From: Scott (cheesy4poofs_at_[hidden])
Date: 2006-09-29 12:17:29
> I was about to write to say that I ran your previous test
> program for about half an hour without any problems.
Wow. That doesn't make sense. It fails for me in 5 seconds or less. I'm
running on a 2 CPU system, so that may make a difference.
> Rather than using a mutex, a better approach would be to use an
> asio::strand object. You can use a strand to wrap your handlers
> and they won't be executed concurrently (see the last timer
> tutorial for an example). A mutex will *not* give the correct
> behaviour in the case of "composed" operations like
> boost::asio::async_write. (Note: i'm assuming you're using the
> latest code in CVS here.)
I grabbed the code in boost CVS about 2 weeks ago. Should I get latest
> However, I am not confident that the current SSL wrapper
> implementation is thread safe even if you use a strand. It may
> simply be safer at this time to stick to using an individual SSL
> object from a single thread. In practice that means only calling
> io_service::run() from a single thread.
For the client, that's probably acceptable. But for the server we really
need multiple threads. Is it okay for each thread to create it's own
io_service to solve this problem?
> What exactly is it that you want to do with the second thread?

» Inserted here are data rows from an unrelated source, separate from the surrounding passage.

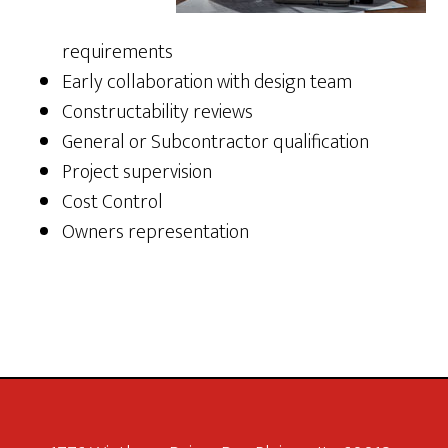
requirements
Early collaboration with design team
Constructability reviews
General or Subcontractor qualification
Project supervision
Cost Control
Owners representation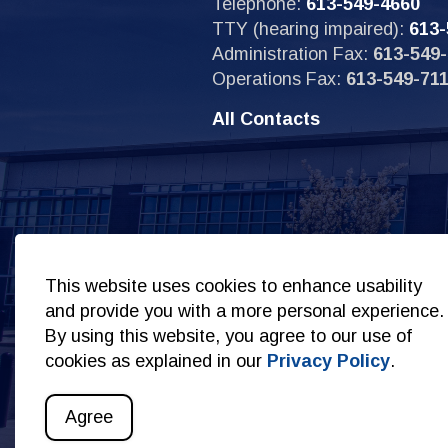
Telephone:
613-549-4660
TTY (hearing impaired):
613-
Administration Fax:
613-549-
Operations Fax:
613-549-71
All Contacts
Sit
This website uses cookies to enhance usability
and provide you with a more personal experience.
By using this website, you agree to our use of
cookies as explained in our
Privacy Policy
.
© 2026 Copyright Kingston Police
Privacy Policy
S
Agree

> There may be another way of structuring it to give the same
> effect while keeping all access to the ssl/socket object from
> the one thread.
Well, the current client design works like this. The client is an MFC UI
application. We spawn a background thread inside io_service::run() to
handle incoming asynchronous communications. The server can send responses
to the client at any time. In other words, the client might send a request
to the server to monitor the CPU utilitization on the server. In that case,
the server will send a CPU packet roughly every second with the current CPU
value. The io_service thread would receive the packet, push the response
into a callback queue and notify the MFC UI thread via a windows message
that it has a waiting server response.
In addition, the UI thread may, in response to some user action, make other
synchronous requests for the user (on the same socket, which apparently is a
bad idea?). Those synchronous requests are dispatched to the server. The
reply is handled in the same manner (callback via windows message).
So, if I understand correctly, the UI should *not* be using the socket class
because we spawn a background thread to receive data on that socket?